Hi,
I’ve been using PettingZoo for my MARL research, and I’m evaluating whether RLlib can make things easier for me.
I’m working on a MARL experiment where each of the agent has its own separate neural network, i.e. a separate set of weights. In other words, the different agents learn by playing together, but each of them learns separately, and possibly develops behavior that’s different from that of the other agents.

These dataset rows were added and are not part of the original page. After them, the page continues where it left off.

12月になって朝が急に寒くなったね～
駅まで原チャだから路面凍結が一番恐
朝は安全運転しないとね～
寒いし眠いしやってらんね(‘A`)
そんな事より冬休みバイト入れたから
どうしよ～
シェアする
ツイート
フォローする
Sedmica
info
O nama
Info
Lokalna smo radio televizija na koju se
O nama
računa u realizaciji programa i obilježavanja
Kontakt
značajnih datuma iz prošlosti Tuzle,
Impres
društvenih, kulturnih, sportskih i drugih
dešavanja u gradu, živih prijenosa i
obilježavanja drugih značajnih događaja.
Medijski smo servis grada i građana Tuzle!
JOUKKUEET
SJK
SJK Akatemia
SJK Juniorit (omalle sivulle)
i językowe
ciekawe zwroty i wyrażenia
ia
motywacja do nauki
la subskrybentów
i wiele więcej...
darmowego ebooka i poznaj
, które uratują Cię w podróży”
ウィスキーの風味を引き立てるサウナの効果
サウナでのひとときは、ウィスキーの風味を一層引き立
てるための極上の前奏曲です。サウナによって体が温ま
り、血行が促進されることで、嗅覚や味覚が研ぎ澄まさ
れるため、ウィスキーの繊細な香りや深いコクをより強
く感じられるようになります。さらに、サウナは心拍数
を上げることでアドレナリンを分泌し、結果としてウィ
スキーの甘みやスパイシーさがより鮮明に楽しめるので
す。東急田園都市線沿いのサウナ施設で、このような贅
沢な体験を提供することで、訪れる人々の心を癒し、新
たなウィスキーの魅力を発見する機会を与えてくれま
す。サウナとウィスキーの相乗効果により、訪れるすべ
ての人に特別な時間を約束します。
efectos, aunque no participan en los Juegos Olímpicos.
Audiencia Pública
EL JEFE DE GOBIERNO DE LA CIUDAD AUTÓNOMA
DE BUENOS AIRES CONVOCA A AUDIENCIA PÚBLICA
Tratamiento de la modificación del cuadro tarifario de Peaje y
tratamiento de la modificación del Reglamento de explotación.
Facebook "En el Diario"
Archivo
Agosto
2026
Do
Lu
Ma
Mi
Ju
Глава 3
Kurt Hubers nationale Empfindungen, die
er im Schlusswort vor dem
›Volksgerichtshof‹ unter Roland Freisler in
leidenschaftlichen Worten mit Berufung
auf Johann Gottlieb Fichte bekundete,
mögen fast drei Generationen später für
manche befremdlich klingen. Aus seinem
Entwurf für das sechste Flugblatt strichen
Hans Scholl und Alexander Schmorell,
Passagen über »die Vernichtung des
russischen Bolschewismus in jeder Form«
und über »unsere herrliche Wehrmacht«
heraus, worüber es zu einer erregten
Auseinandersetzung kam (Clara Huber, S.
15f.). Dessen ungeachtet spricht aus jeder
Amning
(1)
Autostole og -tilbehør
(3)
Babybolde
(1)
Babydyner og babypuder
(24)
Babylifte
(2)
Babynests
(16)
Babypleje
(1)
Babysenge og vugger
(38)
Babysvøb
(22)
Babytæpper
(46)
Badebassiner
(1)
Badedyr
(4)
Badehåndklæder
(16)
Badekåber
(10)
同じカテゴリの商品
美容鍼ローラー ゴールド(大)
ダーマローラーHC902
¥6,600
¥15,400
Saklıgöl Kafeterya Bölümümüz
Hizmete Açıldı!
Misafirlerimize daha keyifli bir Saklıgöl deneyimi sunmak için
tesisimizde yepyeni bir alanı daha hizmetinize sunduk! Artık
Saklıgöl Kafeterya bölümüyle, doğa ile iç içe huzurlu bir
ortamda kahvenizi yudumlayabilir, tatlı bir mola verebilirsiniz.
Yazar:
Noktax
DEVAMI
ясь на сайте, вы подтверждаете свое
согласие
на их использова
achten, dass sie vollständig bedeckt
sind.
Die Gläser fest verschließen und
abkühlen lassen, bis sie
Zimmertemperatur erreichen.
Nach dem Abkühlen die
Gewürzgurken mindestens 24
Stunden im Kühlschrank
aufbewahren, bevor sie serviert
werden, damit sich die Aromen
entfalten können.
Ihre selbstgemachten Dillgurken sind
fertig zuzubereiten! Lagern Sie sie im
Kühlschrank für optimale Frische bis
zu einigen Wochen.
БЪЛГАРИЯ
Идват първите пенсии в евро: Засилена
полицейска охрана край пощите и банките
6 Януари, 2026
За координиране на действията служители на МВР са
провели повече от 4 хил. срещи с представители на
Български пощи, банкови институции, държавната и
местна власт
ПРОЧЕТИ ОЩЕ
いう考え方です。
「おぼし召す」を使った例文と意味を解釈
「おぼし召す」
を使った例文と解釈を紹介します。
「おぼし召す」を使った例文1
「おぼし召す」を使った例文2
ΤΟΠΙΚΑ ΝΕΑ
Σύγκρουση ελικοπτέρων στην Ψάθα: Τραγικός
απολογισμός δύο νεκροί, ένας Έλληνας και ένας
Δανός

Is that something that’s easily possible? Is there an example online that does this that I could take a look at?
Thanks for your help,
Ram Rachum.
I believe you just need to assign a different policy to each of the agents:
policies = {
'policy_1': (None, obs_space_1, action_space_2, {}),
'policy_2': (None, obs_space_2, action_space_2, {}),
...
}
def policy_mapping_fn(agent_id):
if agent_id == 'agent_1':
return 'policy_1'
elif agent_id == 'agent2':
return 'policy_2'
...
This will allow the different agents in your simulation to be controlled by different policies, and their specific rollout fragments will be used to train their policies. Here a full example using Abmarl.
I am also a MARL researcher, and I have been using RLlib for the past three years, and it has made my work significantly easier. It is designed to handle multi-agent simulations, so most of what you want to do is available. Please feel free to reach out directly if you have any MARL questions
Thank you so much Edward! I’ll check it out.